New Trump Portrait Breaks With Tradition

He's the first in front of a plain background since Nixon
Posted Jun 4, 2025 1:40 PM CDT
New Trump Portrait Breaks With Tradition
The new official portrait of President Trump hangs in the Eisenhower Executive Office Building on the White House campus, Monday, June 2, 2025, in Washington.   (AP Photo/Alex Brandon)

The White House has unveiled a new official presidential portrait of President Trump—the second of his second term. Like the portrait introduced during the transition, but unlike the smiling photo from his first term, Trump has a serious expression reminiscent of his famous 2023 mugshot, the Washington Post reports. Officials tell CBS News that the portrait, which went up in the Eisenhower Executive Office Building on Monday, will replace the previous photos of Trump in federal buildings.

  • A break with tradition: CNN reports that Trump is in front of a black background, unlike presidents in recent decades, who were photographed in front of American flags. The last president to use a plain background was Richard Nixon. Most presidents over the last century, including Nixon, were also smiling in their official portraits.

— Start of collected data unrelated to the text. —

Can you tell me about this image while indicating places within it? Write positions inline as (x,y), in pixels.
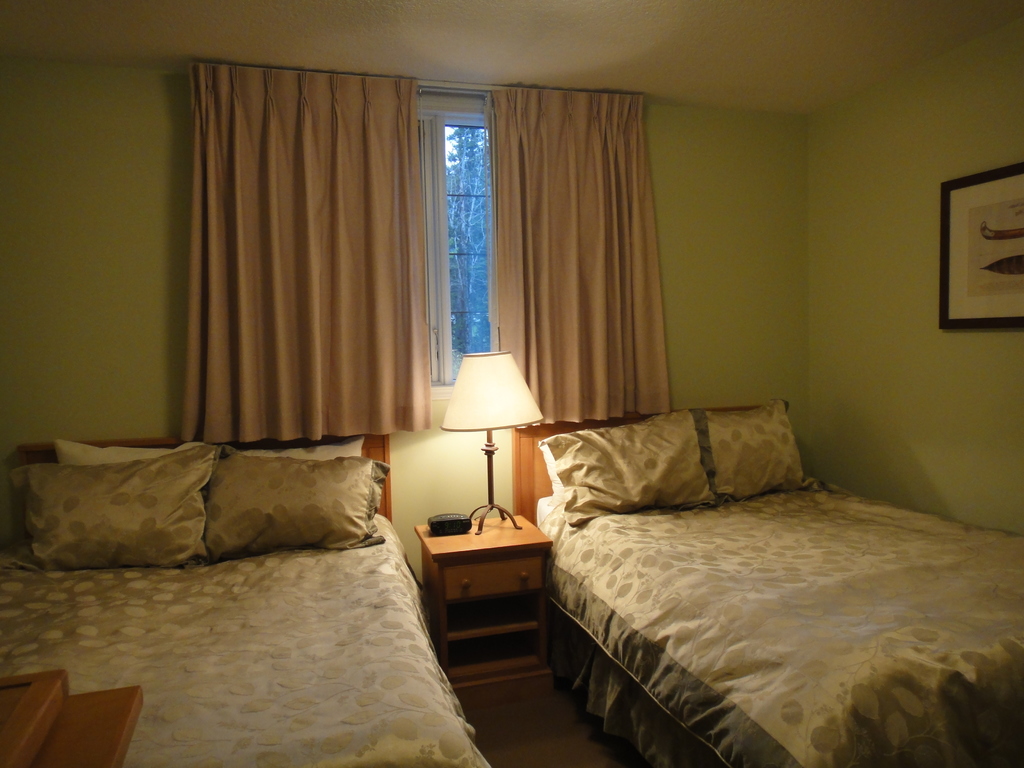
This image is clicked inside the room (623,579). There are two cots (390,620) in the room (513,633). On the cots (340,684) there are mattresses (426,611) and pillow (696,466). In between the beds (553,516) there is a small wooden cupboard (480,589). On the cupboard (500,531) there is a table lamp (488,441). Behind the beds (756,591) there's a wall (675,217). In the center (464,270) there is a window (462,280) to the wall (752,242). There are curtains (547,235) to the windows (458,171). To the right (995,244) there is a picture frame (985,282) on the wall (900,210).
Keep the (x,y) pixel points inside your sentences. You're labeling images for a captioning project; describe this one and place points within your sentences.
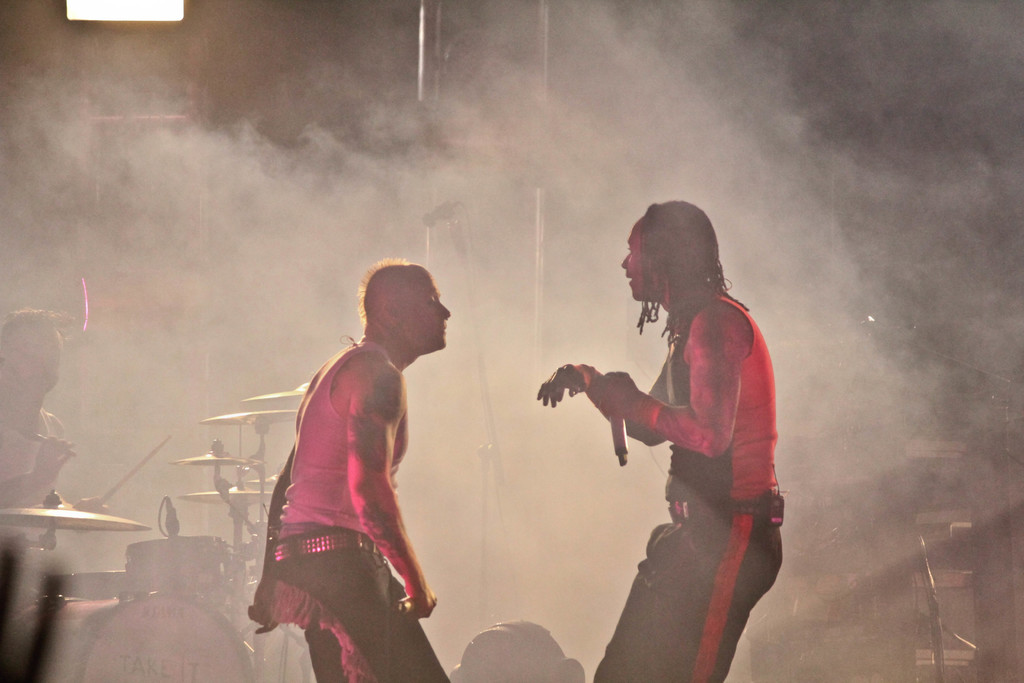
In this picture we can see two men (335,457) holding the microphones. On the left side of the image (32,351), there is another man (39,416) holding an object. Behind the men (363,423), there are musical instruments (64,510), smoke (151,46) and some objects (162,3).
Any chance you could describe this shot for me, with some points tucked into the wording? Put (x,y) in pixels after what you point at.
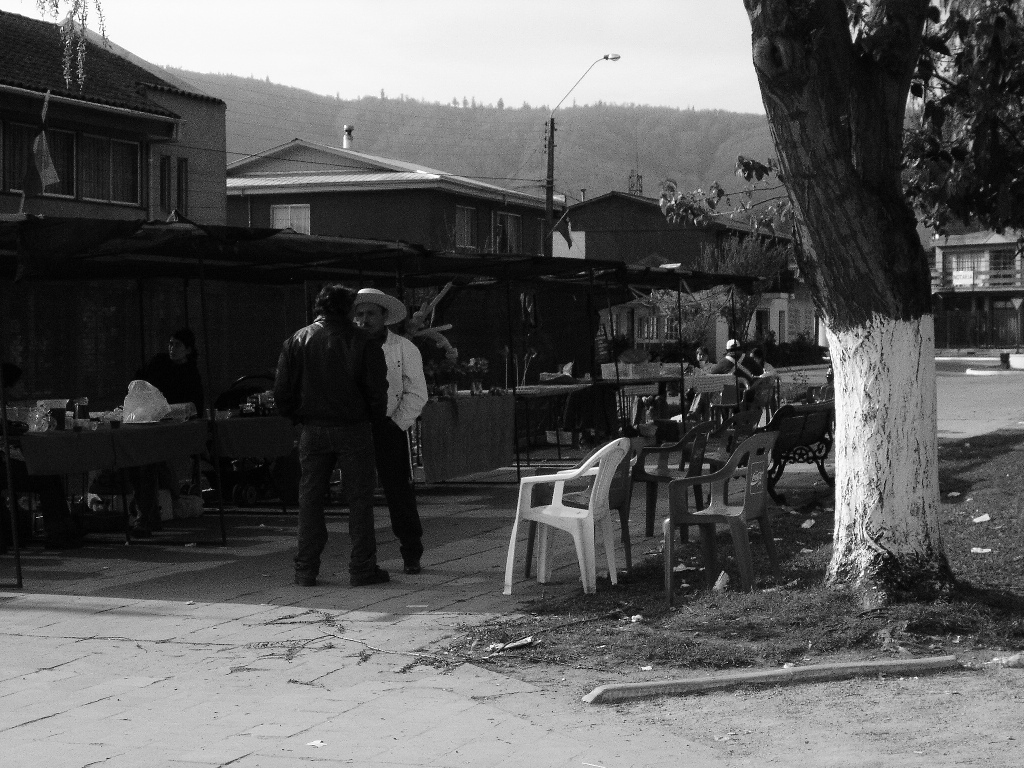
There are 2 men (362,433) standing behind them there are buildings (634,251), trees (1017,116), tables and chairs (732,465) and few people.
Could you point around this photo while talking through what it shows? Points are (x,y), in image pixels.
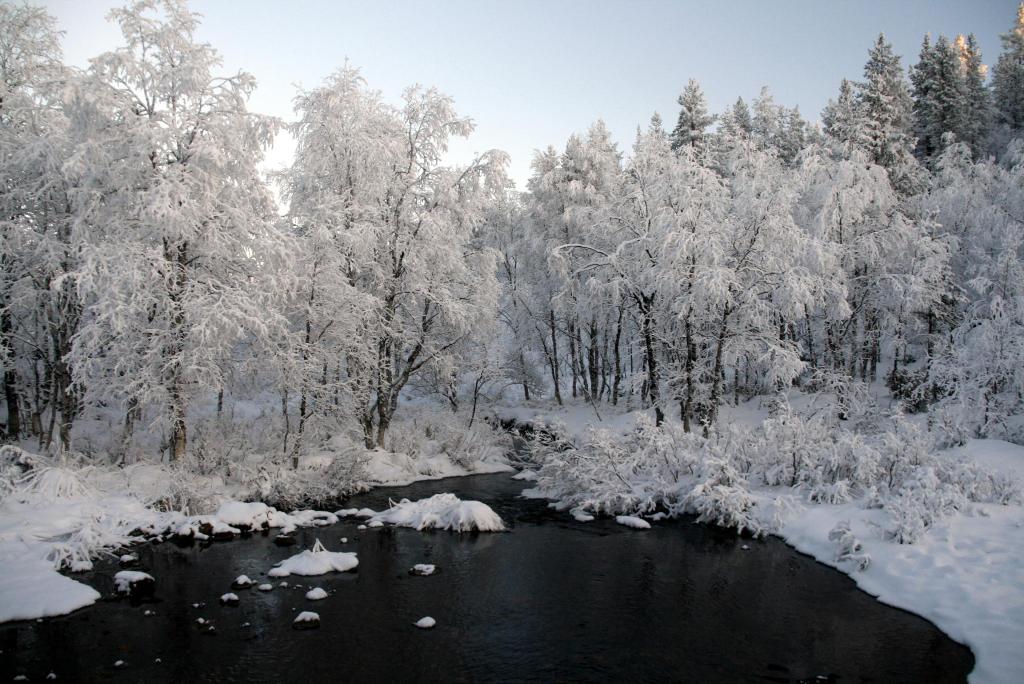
In the picture we can see a snow surface (912,593) and a water (771,612) and on the surface (898,592), we can see trees (184,451) which are white in color and in the background (750,94) we can see a sky (719,33).
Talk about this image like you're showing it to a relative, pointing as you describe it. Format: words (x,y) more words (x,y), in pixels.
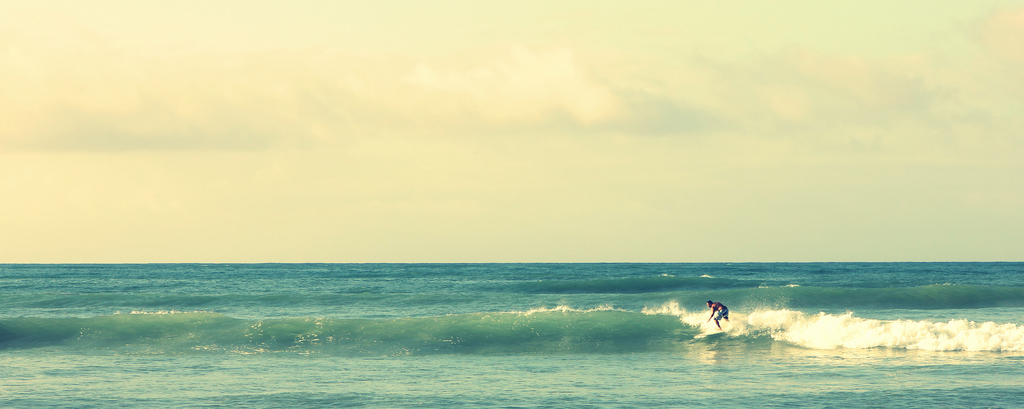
In this image we can see there is a person (720,305) standing on the surfing board (704,336), which is on the ocean (252,326). In the background (370,185) there is a sky (334,169).
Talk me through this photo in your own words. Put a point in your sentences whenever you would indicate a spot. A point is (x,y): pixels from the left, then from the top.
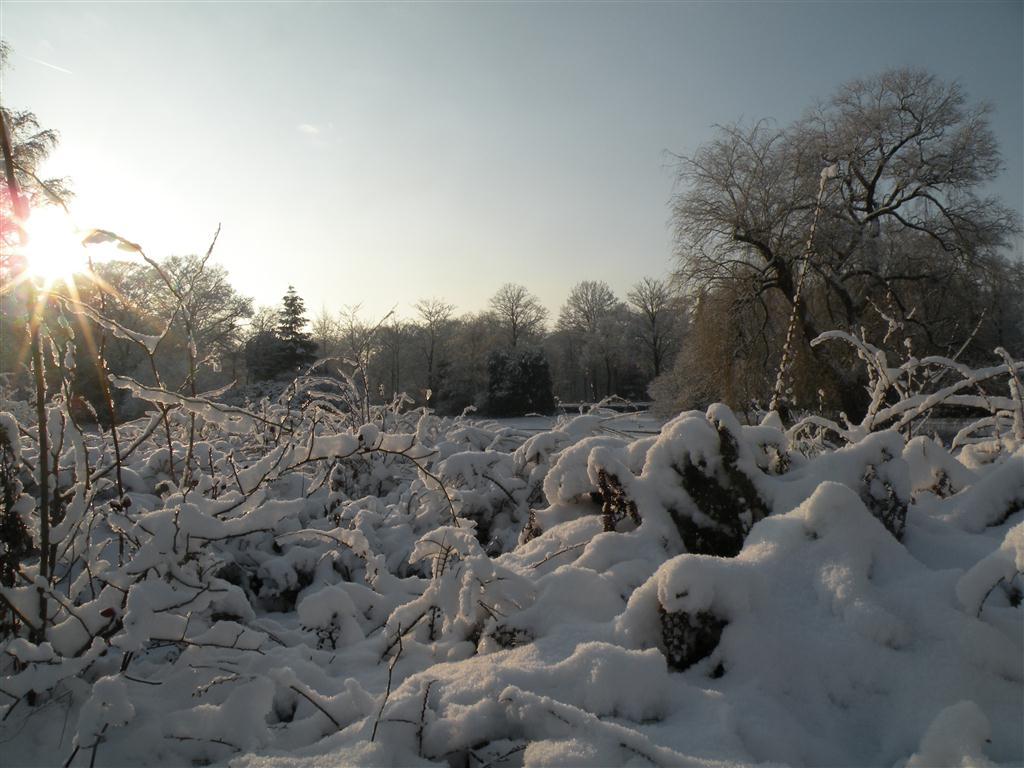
At the bottom of the image (546,593) there is snow (656,561). In the background of the image (443,362) there are trees (875,251). At the top of the image (594,141) there is sky (468,128).
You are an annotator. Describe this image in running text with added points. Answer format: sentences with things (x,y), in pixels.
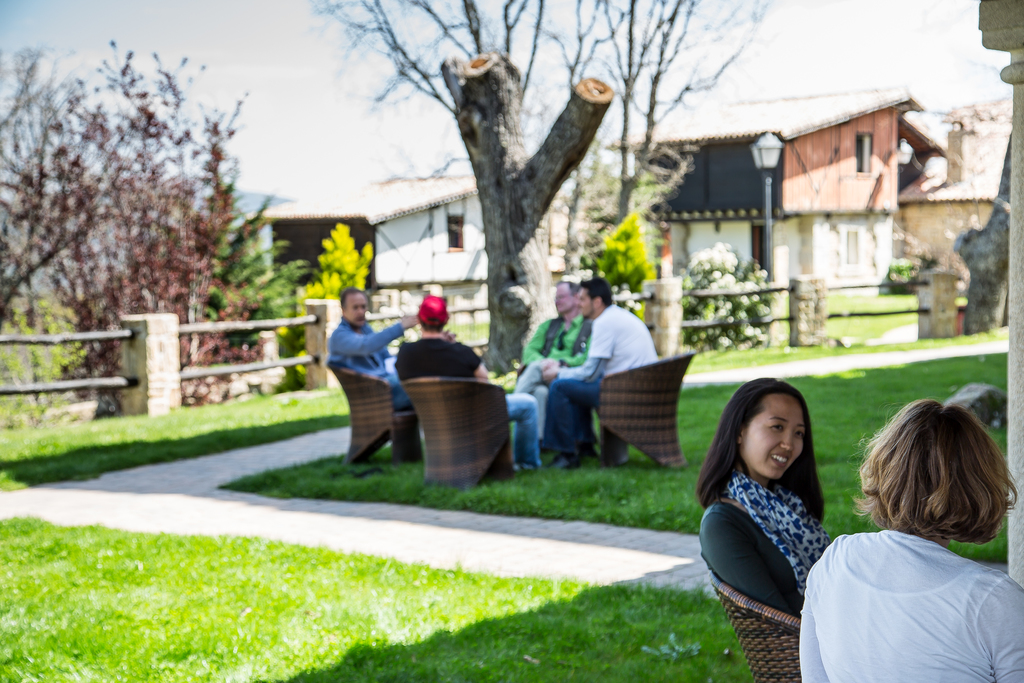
In this image there is a ground (552,508), on which there are few people (845,544) sitting on chairs (770,658), trunk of trees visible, fence (11,339), light poles (766,160), trees (32,170), plants (141,210), houses (701,215) visible, at the top (597,52) there is the sky (780,37).
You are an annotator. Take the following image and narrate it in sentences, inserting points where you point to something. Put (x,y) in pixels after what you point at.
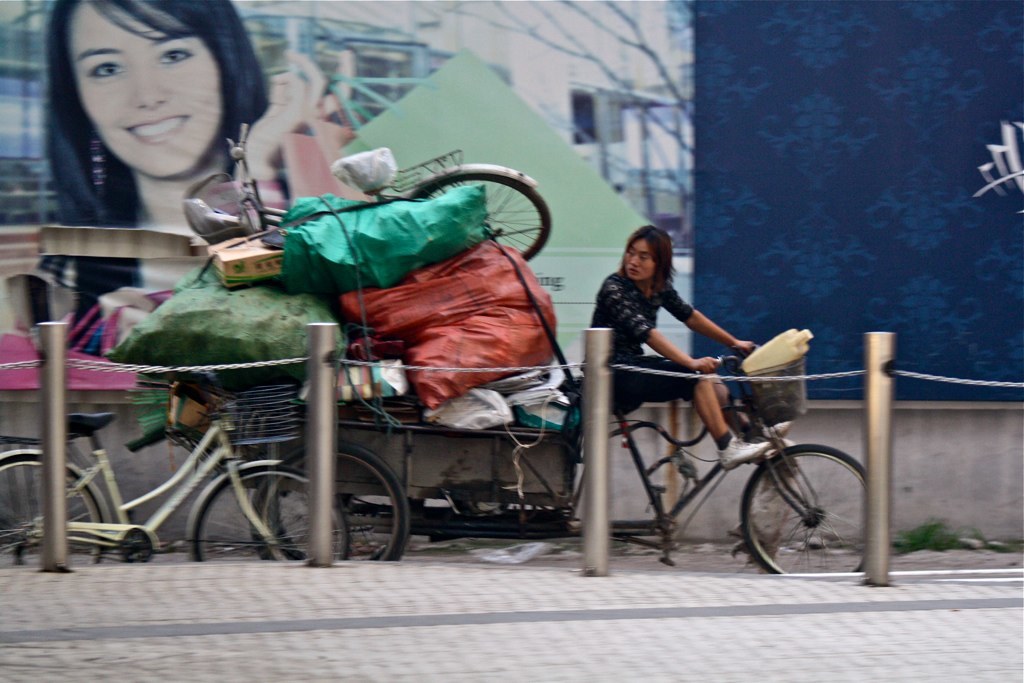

  • Comparison to Churchill photo: "The first portrait done in January was done with something called up lighting—which is lighting from below—which isn't found in the natural world often," Jeff Whetstone, director of the visual arts program at Princeton University, tells NPR. "In the new portrait, the lighting is more natural but still dramatic. And it's lighting that shows one side of the face more than the other, so there's a duality there." Whetstone compares it to a famous 1941 image of Winston Churchill that was stolen from an Ottawa hotel.
  • 'Hallmarks of AI imagery': In the new portrait, "the lens is much closer to the subject than in previous official presidential portraits, and the cropping is extreme," Jason Farago writes at the New York Times. "Regardless of the actual techniques used to produce it, the photograph displays numerous hallmarks of AI imagery: symmetrical composition, imprecise detail, blurring at the edges, and shallow depth of field," Farago writes. "If the aesthetic hallmarks of the first Trump term came from television, this second administration has drawn its imagery more from Silicon Valley."
  • Previous one was a 'placeholder': It's unusual for a new official portrait to be issued, but White House officials say the previous one wasn't meant to be permanent. "The old one was always meant to serve as a placeholder," an official says. "The president is the most well-known person on the planet and this new portrait taken during his second term reflects the optimism and resolve of America."